Reclaiming the Castle
After decades of waiting, the time may be ripe for a renovation of Pillsbury Hall.
The space feels more like a barn than the attic of a university landmark. But instead of haylofts and milking cans, the massive top floor of Pillsbury Hall is crowded with the castoffs of the building’s former life as the home of the U’s department of Earth Sciences. Rolls of yellowing maps—presumably now either out of date or digitized—spill off tables. Metal boxes crammed with rock samples are caked with dust. Oak flat files stand empty.
In October, a group of roughly 20 state legislators and staff made its way through the clutter to an unfinished round room beneath the 1889 building’s turret. There, they were greeted by an actor playing John S. Pillsbury, the former governor and U regent, who moved to Minnesota in 1855 and eventually cofounded the C.A. Pillsbury and Company, which became the largest flour milling business in the world.
The actor, donning a top hat and period clothing, was on hand to entertain legislators, but also to convey a message using the gravity of history: Now is the time to renovate Pillsbury Hall, so the Department of English can finally have a home after squatting in Lind Hall for five decades. The renovation, which is expected to cost $36 million, would require approximately $24 million in state funding. The U’s 2018 capital request for the upcoming legislative session, which begins in February, also includes $200 million for general maintenance and improvements; $10.5 million to update campuses in Crookston, Duluth, and Morris; and $4 million to create a matching fund to preserve Duluth’s Glensheen mansion.
Pillsbury had a limited education—he didn’t go to high school or college. But when the governor sent him a note asking the businessman to become a regent, he agreed. And when a new building that had been approved by the 1887 Legislature was half-destroyed by a fire, Pillsbury, by now the state’s former governor, offered to donate $150,000—$4 million today—to complete what would become a science building.
The gift, however, had strings attached: The U needed to agree not to relocate the agriculture and mechanic arts education schools to another location 40 miles away. The agreement secured the University’s land grant status and stabilized its shaky financial situation.
“Pillsbury Hall is a magnificent, iconic building much in need of interior renovation,” says Madelon Sprengnether, an English department Regents Professor Emerita, who accompanied the legislators on the tour. “It is on the National Register of Historic Places, not only because of its architectural distinction but also because of its significance in the history in the founding of the University. For [John S. Pillsbury’s] untiring efforts, he was named a lifetime regent and is known as the ‘Father of the University.’ No building better symbolizes the founding of the University than Pillsbury Hall. To celebrate its restoration is to celebrate the University itself.”
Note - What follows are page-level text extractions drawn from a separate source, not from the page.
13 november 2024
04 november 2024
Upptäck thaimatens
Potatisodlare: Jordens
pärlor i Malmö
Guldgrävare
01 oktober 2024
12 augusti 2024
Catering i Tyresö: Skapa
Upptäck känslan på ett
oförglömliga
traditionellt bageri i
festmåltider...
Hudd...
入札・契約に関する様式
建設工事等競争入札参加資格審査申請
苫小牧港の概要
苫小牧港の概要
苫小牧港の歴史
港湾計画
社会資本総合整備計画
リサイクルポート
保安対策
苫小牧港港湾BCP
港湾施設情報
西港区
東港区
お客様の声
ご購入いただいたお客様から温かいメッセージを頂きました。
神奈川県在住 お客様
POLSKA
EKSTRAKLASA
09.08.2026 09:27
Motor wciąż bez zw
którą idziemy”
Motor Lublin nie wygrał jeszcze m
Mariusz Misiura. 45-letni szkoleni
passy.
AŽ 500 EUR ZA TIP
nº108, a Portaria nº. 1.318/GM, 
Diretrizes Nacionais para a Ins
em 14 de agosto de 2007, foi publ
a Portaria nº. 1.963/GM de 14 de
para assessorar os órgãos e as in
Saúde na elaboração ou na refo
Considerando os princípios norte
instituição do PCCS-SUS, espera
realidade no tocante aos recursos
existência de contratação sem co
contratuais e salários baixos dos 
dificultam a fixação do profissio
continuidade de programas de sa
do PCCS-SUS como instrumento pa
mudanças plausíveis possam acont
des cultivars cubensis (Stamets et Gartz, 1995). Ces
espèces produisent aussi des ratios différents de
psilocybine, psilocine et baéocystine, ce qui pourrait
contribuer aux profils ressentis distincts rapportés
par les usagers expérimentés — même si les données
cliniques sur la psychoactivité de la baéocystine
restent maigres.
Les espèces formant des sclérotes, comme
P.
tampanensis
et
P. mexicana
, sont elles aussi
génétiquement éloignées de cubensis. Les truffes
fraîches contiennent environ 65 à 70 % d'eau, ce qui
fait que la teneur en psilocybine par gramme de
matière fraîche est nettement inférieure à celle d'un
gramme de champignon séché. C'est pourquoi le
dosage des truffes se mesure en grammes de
Today, Pillsbury Hall is the second oldest building on campus. But while the ornately detailed sandstone exterior—considered the greatest example of Richardsonian Romanesque architecture in the state—is nothing short of stunning, the interior has the hollowed-out feel of a ghost town, with outdated drop ceilings and only one set of bathrooms, hidden away in the basement.
That’s set to change if Sprengnether and her colleagues in the English department realize their 20-year dream to relocate from Lind Hall, where they struggle to accommodate the approximately 6,000 students who take English classes in a building belonging primarily to the College of Science and Engineering. Students regularly study on the hallway floors.
The plans for Pillsbury Hall are grand. In addition to housing classrooms, study spaces, production labs for video and digital storytelling, and offices for professors and teaching assistants, the English department would turn the building’s dusty, cluttered attic into an above-the-treetops public space for readings, lectures, and other community events.
The English department has launched a public opinion campaign in support of the project, making the case that now—since Earth Sciences moved into the newly renovated Tate Hall, leaving Pillsbury vacant—is their moment. They are encouraging supporters to write and Tweet messages to legislators, tagging them with #Driven4MN and #UMNProud.
Supporters note that theirs is one of the top-ranked M.F.A. creative writing programs in the country. And, as department chair Andrew Elfenbein remarked when welcoming legislators to the building in October, English has provided the formative training for many prominent entrepreneurs and CEOs. “Our alums teach your children, manage your businesses, lead your faith communities, and write the words Minnesotans are reading,” he said. “Now is the perfect time for the renovation of Pillsbury Hall. It will immeasurably benefit not only the arts and the humanities, but science and technology as well. We are so excited about what this renovation will allow us to contribute to Minnesota.”
Or, as John Coleman, the dean of the College of Liberal Arts, put it during the tour: “We live in a time where there is a need to empathize. And that’s what literature teaches.”
Elizabeth Foy Larsen is Minnesota Alumni's senior editor.